After this deep sleep, REM occurs, where dreamers dream their most vividly. The heartbeat increases as well as blood pressure and eye movements in REM. However, body movements become paralyzed, so that one does not act out his/her dream. In all stages, dreams are alive. Only in REM, however, are they typically remembered, particularly those closer to the morning as one awakens. The length of the dream periods become longer as the night continues on.

“Dreams are the touchstones of our characters,” wrote Henry David Thoreau in “A Week on the Concord and Merrimack Rivers” (1849).

Perhaps, the truth lies between the many theories. Perchance, we dream as a creative outlook as the brain processes the day’s information, converting short-term memory into long term memory while neurotransmitters rebuild.

As a writer, the most prominent, creative and imaginative settings and creations are fabricated and brought to life through remembered dreams. In this unconscious state, as Frued suggested, we leave behind ambition, awareness of others and a desire to be accepted into the social norm. Without these blocks, then perhaps we are free to roam other desires and wishes. As to what we wish, differs from what Freud thought.

More often than not, a person who deals with any type of creativity becomes blocked, unsure of the next steps to take. In a way, the conscious mind keeps us uninspired, as if focusing on what has already been created and pictures that relate to the already accepted.

However, when one falls asleep, the conscious mind sleeps as well, allowing the subconscious mind to dominate. Following the road very well traveled by others does not inhabit this portion of the brain. It throws out the typical thought of responses and creates another world. These dreams brought to being from the subconscious, is what we awake to, thus incorporating the dreams as solutions to problems.
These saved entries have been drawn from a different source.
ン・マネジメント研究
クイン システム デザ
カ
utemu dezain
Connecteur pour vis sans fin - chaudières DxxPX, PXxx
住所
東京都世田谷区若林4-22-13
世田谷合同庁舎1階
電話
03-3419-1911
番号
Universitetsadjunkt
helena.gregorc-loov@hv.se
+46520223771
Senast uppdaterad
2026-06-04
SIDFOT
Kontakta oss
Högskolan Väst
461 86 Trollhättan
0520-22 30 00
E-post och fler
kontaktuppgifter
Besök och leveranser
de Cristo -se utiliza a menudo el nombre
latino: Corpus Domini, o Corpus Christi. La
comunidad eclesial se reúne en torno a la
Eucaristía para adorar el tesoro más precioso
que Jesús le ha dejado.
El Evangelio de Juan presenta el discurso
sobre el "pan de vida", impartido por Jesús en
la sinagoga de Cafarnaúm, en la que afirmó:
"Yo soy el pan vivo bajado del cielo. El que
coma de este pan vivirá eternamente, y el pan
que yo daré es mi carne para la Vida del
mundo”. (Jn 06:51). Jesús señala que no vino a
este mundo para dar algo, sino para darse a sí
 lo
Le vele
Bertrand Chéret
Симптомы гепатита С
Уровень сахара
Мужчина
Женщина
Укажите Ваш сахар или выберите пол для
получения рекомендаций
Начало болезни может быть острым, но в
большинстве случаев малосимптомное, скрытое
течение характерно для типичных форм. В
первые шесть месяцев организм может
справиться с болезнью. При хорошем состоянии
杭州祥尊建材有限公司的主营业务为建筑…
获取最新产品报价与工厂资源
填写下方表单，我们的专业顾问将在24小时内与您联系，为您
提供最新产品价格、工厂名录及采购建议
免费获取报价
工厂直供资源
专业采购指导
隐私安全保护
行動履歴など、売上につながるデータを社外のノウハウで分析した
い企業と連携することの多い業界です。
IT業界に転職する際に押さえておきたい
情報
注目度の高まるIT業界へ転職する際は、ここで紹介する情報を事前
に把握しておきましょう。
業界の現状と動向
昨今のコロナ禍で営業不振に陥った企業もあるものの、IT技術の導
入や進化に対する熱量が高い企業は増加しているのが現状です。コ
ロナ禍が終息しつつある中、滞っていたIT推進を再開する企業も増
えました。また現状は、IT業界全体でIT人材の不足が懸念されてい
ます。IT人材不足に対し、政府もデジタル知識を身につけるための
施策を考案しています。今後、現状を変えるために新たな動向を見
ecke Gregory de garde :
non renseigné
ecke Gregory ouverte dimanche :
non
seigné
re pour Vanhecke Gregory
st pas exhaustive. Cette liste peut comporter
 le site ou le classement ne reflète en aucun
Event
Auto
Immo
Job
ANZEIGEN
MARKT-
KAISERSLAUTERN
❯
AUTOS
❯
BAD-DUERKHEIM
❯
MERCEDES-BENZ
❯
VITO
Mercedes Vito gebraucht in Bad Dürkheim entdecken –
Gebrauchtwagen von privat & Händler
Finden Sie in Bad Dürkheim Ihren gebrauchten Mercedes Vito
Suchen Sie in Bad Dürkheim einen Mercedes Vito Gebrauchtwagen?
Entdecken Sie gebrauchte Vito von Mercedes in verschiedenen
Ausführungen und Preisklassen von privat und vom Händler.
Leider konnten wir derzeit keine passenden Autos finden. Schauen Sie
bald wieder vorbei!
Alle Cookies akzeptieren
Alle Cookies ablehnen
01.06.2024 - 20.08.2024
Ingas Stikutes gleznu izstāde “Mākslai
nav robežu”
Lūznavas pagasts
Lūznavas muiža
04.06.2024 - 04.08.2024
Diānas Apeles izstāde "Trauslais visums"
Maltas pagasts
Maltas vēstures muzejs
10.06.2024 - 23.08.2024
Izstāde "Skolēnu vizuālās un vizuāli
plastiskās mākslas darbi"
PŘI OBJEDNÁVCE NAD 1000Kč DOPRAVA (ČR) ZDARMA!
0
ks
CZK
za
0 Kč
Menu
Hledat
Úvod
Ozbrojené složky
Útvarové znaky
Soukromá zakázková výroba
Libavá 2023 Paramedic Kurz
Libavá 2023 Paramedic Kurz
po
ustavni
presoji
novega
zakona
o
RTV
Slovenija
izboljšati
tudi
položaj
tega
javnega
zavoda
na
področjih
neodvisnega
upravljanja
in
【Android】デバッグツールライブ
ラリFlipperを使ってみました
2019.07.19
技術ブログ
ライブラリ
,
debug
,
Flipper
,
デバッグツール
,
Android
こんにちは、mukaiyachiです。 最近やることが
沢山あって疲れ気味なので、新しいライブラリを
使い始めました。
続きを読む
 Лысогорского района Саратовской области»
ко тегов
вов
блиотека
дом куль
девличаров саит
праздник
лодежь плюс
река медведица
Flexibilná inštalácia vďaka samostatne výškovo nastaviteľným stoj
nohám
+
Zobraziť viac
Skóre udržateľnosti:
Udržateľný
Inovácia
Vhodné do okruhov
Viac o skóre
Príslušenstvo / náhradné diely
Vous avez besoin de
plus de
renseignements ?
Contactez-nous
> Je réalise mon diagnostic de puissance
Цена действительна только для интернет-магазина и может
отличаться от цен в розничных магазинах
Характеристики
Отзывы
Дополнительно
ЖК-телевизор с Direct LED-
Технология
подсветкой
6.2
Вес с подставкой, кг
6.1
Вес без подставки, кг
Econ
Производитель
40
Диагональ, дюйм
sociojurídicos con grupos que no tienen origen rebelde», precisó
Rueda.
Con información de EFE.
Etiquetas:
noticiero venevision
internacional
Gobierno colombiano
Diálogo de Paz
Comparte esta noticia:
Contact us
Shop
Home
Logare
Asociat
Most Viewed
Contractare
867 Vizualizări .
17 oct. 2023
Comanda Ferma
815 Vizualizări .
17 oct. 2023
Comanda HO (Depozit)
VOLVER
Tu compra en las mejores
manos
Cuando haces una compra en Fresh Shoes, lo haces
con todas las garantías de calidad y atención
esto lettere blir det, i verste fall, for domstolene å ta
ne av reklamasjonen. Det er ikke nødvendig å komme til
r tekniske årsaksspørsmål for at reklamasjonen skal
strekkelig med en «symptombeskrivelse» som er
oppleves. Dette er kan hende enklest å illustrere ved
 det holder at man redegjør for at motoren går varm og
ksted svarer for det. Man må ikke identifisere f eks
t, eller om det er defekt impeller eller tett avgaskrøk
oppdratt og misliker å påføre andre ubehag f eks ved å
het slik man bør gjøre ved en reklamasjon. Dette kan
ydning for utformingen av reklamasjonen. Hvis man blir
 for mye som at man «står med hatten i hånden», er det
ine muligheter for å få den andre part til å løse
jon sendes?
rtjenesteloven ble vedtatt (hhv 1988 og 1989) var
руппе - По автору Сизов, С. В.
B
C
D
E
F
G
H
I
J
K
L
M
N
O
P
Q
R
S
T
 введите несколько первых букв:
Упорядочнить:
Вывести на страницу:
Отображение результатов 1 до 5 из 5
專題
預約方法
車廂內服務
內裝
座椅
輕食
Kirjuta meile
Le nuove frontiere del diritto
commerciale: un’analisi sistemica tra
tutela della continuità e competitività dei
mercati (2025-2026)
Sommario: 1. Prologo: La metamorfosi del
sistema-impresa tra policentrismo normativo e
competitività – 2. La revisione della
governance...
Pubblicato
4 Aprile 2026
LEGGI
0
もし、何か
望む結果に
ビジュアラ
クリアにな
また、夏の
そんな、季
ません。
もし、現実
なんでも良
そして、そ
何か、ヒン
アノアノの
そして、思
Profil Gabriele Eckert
Dreams analyze our daily life, our questions and then interpret them into something more. Kenway Louie and Matthew A. Wilson, neuroscientists at MIT, have been conducting research since the 1990’s with rats, proving that dreams are more than non-sequiturs. After learning a new maze, the rats sleep. During that sleep, their brain waves display the same waves, as they were when they were actively learning the maze, thus showing that they were dreaming about their daily life. Dreaming about daily life helps us come to terms and understand major and simple dilemmas that we constantly face.

“But only in their dreams can men be truly free. ‘Twas always thus, and always thus will be,” said Tom Schulman in the Dead Poets’ Society (1989) as character John Keating. For as long as we have been dreaming, do the theories of why list. Even though, the controversial debate of the why’s and how’s remains complicated, nearly everyone agrees that dreaming and sleeping stands to be one of the most important and intriguing functions of the human body.